Questionada pela eurodeputada húngara Katalin Cseh — uma das sete vice-presidentes do Renew Europe e fundadora do partido centrista Momentum — sobre as sucessivas práticas antidemocráticas do Governo de Viktor Órban, como o desmantelamento da Academia das Ciências na semana passada, Von der Leyen foi pouco assertiva.
A indigitada salientou que a União Europeia “tem os meios para garantir os valores fundamentais”. “Tenho a certeza de que podemos usar essas ferramentas”, afirmou Von der Leyen, acrescentando que há ter em mente os acórdãos do Tribunal de Justiça da União Europeia (TJUE).
EM SCHENGEN NÃO CABEM FRONTEIRAS
A resposta “redonda” não agradou à eurodeputada holandesa Sophie in’t Veld, que instou a alemã a responder sim ou não “se a nova Comissão vai ser mais dura” em relação às violações do Estado de Direito e se vai usar o TJUE para fazê-las cumprir?. “Sim, sim às suas duas perguntas”, foi a resposta lacónica de Von der Leyen. Hungria e Polónia já são alvo de processos por desrespeito dos valores democráticos consagrados no artigo 7.º do tratado europeu.
Quando questionada sobre o que vai fazer em relação à recente ameaça do Governo croata de erguer um muro na fronteira para travar o avanço dos refugiados, Von der Leyen disse ser uma defensora acérrima da liberdade de movimentos. “Fronteiras físicas não são compatíveis com o espírito de Schengen nem tampouco com o da própria União Europeia”, afirmou.

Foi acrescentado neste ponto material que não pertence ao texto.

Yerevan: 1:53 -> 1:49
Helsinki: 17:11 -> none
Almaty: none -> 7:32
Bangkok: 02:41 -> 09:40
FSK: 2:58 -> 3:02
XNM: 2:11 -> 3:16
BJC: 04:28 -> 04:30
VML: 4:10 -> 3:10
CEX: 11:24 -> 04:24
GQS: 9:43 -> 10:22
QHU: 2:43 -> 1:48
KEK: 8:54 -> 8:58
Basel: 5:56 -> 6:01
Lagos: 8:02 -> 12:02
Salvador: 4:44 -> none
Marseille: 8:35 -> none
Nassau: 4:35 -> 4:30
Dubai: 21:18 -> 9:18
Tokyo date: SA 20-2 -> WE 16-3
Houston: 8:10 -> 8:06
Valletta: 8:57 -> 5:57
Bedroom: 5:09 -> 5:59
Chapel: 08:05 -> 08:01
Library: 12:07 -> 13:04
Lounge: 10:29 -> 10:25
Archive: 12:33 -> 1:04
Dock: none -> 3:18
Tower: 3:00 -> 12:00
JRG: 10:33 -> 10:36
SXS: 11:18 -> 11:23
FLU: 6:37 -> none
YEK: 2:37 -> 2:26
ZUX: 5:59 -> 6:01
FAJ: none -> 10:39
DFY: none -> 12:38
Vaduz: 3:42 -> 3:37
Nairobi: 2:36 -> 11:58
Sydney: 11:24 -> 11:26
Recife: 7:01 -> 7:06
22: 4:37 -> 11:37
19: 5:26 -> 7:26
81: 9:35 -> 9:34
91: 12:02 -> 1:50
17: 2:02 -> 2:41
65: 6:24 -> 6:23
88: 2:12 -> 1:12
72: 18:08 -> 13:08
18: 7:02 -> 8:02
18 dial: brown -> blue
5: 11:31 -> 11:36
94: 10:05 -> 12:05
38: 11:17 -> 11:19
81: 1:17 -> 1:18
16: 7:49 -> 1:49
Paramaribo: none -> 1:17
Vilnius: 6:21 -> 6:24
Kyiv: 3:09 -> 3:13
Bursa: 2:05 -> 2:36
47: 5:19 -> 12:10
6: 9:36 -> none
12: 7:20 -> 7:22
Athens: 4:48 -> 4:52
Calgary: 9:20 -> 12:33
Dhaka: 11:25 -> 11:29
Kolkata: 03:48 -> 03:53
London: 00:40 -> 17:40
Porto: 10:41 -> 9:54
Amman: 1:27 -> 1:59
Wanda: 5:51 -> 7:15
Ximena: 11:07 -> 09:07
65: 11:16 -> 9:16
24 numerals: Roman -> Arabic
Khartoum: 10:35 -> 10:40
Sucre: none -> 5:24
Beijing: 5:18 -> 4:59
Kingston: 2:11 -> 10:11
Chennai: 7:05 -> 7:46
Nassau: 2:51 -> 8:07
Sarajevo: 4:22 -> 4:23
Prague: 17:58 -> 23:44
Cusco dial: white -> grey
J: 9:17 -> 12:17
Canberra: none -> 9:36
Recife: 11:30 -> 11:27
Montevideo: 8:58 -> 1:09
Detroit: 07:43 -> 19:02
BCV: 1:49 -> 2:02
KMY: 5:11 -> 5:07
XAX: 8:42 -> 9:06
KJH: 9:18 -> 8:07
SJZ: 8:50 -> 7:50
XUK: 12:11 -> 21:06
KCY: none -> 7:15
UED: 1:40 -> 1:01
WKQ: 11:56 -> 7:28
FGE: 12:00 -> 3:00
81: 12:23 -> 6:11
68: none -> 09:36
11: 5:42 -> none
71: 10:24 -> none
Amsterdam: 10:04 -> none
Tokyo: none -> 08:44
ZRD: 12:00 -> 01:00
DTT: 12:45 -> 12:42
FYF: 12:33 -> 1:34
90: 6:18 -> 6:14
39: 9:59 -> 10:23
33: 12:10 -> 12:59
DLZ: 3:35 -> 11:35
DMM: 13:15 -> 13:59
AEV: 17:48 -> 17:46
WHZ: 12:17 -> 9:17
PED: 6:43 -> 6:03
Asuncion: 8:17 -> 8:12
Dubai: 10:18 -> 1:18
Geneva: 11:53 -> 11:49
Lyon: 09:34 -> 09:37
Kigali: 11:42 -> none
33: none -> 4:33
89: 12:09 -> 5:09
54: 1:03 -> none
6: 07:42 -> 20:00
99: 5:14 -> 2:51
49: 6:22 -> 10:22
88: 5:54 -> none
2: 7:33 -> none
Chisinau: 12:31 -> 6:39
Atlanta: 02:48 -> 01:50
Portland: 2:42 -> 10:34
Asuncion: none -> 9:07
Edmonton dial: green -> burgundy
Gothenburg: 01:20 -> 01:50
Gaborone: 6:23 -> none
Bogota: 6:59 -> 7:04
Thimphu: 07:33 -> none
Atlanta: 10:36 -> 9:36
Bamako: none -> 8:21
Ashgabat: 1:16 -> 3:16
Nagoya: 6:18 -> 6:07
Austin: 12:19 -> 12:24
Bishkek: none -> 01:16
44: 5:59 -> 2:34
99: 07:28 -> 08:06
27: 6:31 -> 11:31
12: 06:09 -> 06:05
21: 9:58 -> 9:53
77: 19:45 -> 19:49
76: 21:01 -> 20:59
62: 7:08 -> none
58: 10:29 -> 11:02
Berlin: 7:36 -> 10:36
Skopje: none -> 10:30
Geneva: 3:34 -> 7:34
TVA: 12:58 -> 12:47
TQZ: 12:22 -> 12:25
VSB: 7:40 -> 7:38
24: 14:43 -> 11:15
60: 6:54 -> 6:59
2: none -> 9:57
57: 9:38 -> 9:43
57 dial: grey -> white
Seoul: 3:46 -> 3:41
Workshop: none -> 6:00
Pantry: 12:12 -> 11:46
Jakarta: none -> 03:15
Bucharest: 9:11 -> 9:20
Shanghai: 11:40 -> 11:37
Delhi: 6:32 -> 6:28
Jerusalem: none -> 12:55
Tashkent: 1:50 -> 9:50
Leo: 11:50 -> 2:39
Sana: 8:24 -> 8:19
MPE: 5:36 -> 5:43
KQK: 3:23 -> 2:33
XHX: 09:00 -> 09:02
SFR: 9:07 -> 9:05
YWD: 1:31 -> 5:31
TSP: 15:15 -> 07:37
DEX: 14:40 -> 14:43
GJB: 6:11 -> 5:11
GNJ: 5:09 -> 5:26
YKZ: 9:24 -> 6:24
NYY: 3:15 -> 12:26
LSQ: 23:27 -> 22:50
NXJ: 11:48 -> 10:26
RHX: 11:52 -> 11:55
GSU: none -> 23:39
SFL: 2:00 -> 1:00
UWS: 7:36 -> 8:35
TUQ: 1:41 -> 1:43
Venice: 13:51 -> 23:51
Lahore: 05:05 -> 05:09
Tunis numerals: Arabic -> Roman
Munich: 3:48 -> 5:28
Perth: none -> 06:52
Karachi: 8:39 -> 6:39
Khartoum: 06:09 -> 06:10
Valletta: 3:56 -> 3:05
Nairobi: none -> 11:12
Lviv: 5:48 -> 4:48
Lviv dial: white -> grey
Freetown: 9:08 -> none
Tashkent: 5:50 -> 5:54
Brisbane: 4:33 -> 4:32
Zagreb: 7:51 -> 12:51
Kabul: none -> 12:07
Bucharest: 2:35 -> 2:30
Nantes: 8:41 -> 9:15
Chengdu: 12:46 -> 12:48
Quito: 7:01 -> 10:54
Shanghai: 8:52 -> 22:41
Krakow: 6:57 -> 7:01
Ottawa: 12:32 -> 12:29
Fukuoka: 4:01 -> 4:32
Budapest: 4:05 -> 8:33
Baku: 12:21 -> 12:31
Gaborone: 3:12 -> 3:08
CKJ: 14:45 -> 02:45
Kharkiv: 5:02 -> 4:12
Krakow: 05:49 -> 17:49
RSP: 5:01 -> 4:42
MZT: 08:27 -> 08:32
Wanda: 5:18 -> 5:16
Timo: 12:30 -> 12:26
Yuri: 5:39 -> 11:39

Sobre o futuro desenho e funcionamento da Comissão Europeia, a ainda ministra lembrou várias vezes aos eurodeputdaos liberais há ainda todo um processo a cumprir — que inclui a sua própria confirmação pelo PE — antes de poder adiantar pormenores. O processo influi também na escolha de prioridades e linhas de atuação do futuro executivo comunitário. “Há um puzzle a completar. Quando estiver feito, há que analisar as hipóteses. O resto será para decidir mais tarde”, afirmou. “Neste momento só tenho duas certezas: quero reforçar os poderes da vice-presidência e quero uma Comissão constituída 50% por homens e 50% por mulheres”, salientou.
MAIS ATENÇÃO AO CLIMA
No tocante às metas relativas às alterações climáticas, a presidente indigitada da Comissão Europeia falou na necessidade de criar um conselho de cientistas para aferir e supervisionar os progressos realizados pelos Estados-membros. “Será uma ilusão se não acompanharmos de perto o que está a ser feito”, disse.
Ursula von der Leyen defendeu também na reunião com os eurodeputados liberais que é necessário aprofundar a cooperação europeia em matéria de defesa coletiva, para que a UE seja “mais forte, presente e envolvida com a vizinhança”. “Temos de ter as ferramentas para fazê-lo”, acrescentou.
Em matéria de cibersegurança, Von der Leyen salientou que esta é crucial para combater, por exemplo, a desinformação russa. Neste campo, a política democrata-cristã falou na necssidade de ter um grupo de peritos “treinados em conjunto e com regularidade” para fazer face às ameaças.